> [What needs to be done]: What is the number of lines below that include "yang"? Give that number alone.
*** Begin section ***
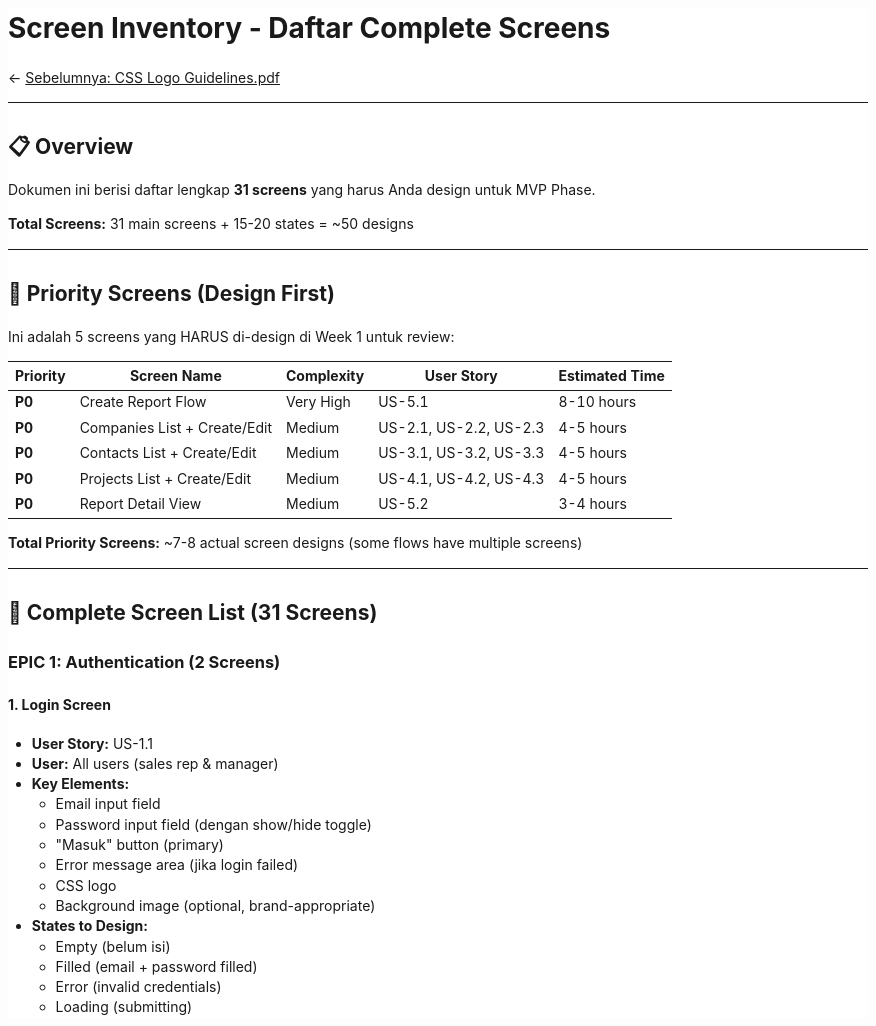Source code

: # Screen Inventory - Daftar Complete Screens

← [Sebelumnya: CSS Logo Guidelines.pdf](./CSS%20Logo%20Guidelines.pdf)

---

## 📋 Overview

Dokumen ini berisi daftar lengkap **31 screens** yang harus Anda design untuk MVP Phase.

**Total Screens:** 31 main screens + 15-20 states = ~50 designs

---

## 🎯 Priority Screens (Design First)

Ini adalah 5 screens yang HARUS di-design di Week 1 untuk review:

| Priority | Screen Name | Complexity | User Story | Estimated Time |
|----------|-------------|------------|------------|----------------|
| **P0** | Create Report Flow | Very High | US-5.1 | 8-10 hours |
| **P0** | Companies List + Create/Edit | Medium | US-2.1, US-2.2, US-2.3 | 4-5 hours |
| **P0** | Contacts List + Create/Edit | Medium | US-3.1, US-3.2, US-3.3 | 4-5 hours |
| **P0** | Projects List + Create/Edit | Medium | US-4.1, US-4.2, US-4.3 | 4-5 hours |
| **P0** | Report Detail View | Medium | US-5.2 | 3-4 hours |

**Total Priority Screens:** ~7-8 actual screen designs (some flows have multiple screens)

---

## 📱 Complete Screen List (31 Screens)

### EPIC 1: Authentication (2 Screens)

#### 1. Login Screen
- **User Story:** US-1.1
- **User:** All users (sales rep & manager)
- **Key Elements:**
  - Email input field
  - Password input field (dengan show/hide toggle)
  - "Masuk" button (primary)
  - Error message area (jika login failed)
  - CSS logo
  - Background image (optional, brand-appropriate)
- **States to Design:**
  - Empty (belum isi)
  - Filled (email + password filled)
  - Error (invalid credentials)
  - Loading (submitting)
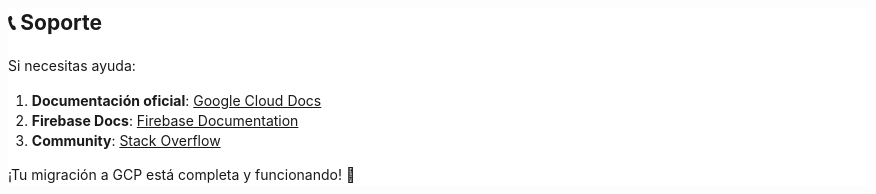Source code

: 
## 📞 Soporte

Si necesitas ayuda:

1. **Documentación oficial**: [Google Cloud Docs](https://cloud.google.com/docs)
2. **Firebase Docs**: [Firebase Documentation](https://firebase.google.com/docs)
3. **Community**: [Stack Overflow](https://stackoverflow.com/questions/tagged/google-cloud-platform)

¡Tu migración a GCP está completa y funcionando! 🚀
*** End section ***
*** Begin section ***
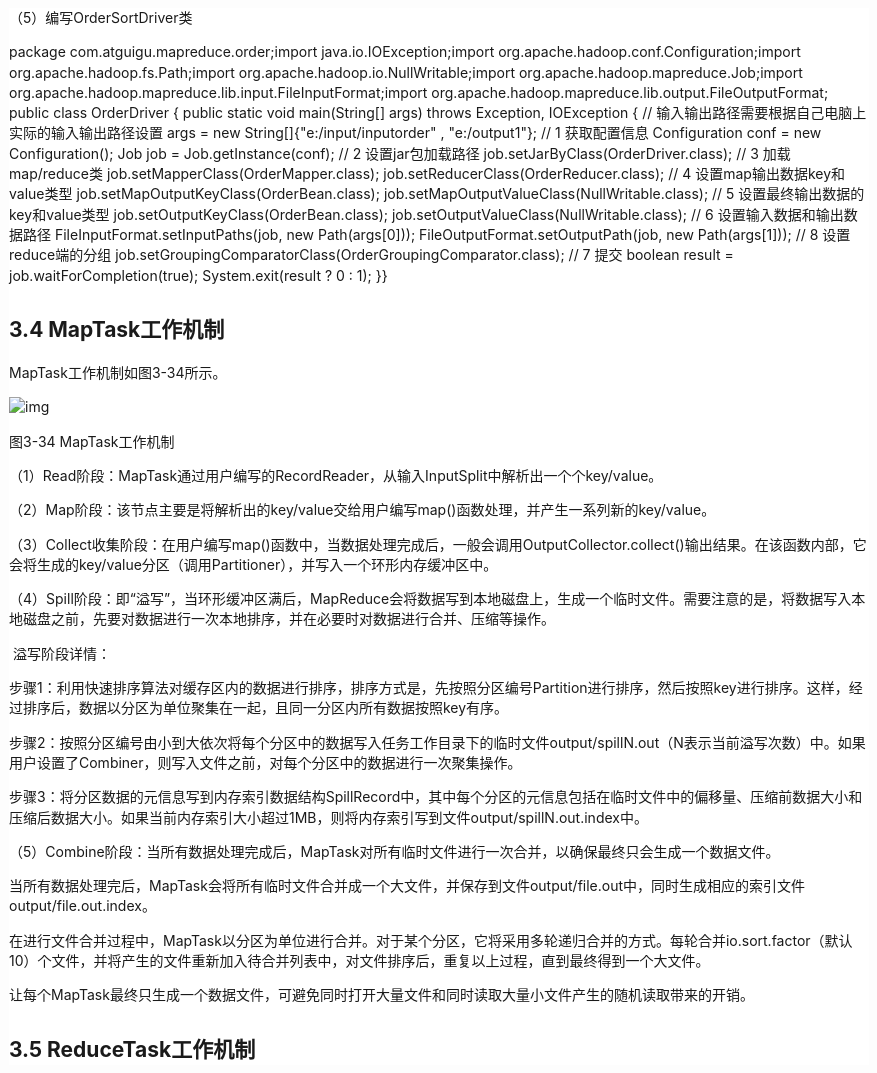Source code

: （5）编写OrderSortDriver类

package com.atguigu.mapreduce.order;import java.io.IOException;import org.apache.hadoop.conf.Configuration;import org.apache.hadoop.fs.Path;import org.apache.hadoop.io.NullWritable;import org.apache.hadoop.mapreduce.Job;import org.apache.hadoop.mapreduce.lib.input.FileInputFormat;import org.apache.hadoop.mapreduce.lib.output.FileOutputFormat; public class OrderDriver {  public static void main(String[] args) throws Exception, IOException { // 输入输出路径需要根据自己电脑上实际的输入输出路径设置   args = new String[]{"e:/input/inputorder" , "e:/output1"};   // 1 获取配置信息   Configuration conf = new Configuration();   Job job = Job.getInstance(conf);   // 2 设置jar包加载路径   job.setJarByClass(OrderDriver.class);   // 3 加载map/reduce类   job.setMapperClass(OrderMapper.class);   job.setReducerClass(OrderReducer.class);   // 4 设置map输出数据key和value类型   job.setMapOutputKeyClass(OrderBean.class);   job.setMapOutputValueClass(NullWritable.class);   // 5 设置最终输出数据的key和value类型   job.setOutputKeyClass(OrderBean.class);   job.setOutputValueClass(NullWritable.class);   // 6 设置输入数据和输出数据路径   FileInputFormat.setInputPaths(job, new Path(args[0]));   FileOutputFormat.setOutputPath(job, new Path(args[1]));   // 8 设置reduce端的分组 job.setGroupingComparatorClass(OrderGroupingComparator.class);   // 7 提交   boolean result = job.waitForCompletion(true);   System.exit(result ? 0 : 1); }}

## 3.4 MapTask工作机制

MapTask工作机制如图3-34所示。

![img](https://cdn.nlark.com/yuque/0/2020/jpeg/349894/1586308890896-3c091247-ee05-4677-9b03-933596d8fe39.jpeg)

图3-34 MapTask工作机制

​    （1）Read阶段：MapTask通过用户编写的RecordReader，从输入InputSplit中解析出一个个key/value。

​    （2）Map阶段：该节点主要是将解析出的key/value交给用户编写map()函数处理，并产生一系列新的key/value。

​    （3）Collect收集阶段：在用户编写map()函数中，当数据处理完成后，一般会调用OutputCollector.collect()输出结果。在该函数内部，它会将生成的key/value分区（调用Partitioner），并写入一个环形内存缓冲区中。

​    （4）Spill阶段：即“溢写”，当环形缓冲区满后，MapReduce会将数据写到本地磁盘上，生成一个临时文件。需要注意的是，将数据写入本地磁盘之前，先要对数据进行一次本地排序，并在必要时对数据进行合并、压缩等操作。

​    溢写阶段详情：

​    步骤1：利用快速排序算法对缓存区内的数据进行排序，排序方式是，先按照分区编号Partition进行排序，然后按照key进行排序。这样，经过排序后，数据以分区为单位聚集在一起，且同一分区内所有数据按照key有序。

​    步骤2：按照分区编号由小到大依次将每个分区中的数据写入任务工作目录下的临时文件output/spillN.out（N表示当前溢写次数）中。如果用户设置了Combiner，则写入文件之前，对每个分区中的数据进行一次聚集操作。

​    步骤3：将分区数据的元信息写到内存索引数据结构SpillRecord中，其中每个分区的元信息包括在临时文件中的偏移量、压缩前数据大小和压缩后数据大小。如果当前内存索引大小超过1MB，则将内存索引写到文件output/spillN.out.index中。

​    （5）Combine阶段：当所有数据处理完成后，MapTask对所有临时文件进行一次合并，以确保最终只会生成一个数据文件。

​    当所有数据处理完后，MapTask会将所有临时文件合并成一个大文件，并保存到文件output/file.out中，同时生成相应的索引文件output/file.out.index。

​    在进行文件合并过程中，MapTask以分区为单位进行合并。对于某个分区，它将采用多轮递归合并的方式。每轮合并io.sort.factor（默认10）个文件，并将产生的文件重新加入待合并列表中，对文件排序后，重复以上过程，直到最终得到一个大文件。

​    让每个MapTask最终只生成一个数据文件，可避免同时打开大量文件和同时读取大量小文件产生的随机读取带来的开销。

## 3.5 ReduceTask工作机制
*** End section ***
*** Begin section ***
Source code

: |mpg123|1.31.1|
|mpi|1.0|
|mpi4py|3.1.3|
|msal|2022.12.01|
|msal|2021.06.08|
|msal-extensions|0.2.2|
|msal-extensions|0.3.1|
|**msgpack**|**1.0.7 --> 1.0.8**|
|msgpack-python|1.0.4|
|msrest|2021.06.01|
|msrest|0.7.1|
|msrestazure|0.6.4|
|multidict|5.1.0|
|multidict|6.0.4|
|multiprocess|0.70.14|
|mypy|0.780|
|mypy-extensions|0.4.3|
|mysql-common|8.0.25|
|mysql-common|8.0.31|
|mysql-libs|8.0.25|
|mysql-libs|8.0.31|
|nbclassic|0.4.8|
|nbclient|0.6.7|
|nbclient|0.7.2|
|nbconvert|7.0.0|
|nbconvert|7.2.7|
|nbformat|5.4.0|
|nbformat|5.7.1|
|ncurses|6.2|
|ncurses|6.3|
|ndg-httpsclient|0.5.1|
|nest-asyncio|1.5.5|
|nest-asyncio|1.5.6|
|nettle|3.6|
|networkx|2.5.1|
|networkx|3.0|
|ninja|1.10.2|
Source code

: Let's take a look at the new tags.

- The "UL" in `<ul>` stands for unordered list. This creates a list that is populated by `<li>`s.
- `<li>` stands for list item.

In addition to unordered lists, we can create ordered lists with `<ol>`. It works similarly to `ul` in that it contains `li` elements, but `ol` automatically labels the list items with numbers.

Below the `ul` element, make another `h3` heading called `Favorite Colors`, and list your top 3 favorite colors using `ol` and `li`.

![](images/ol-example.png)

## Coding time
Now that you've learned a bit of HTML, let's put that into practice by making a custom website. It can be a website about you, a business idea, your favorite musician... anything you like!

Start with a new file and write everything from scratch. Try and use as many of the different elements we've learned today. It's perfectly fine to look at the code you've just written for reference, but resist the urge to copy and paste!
*** End section ***
> [Solution to this task]: 2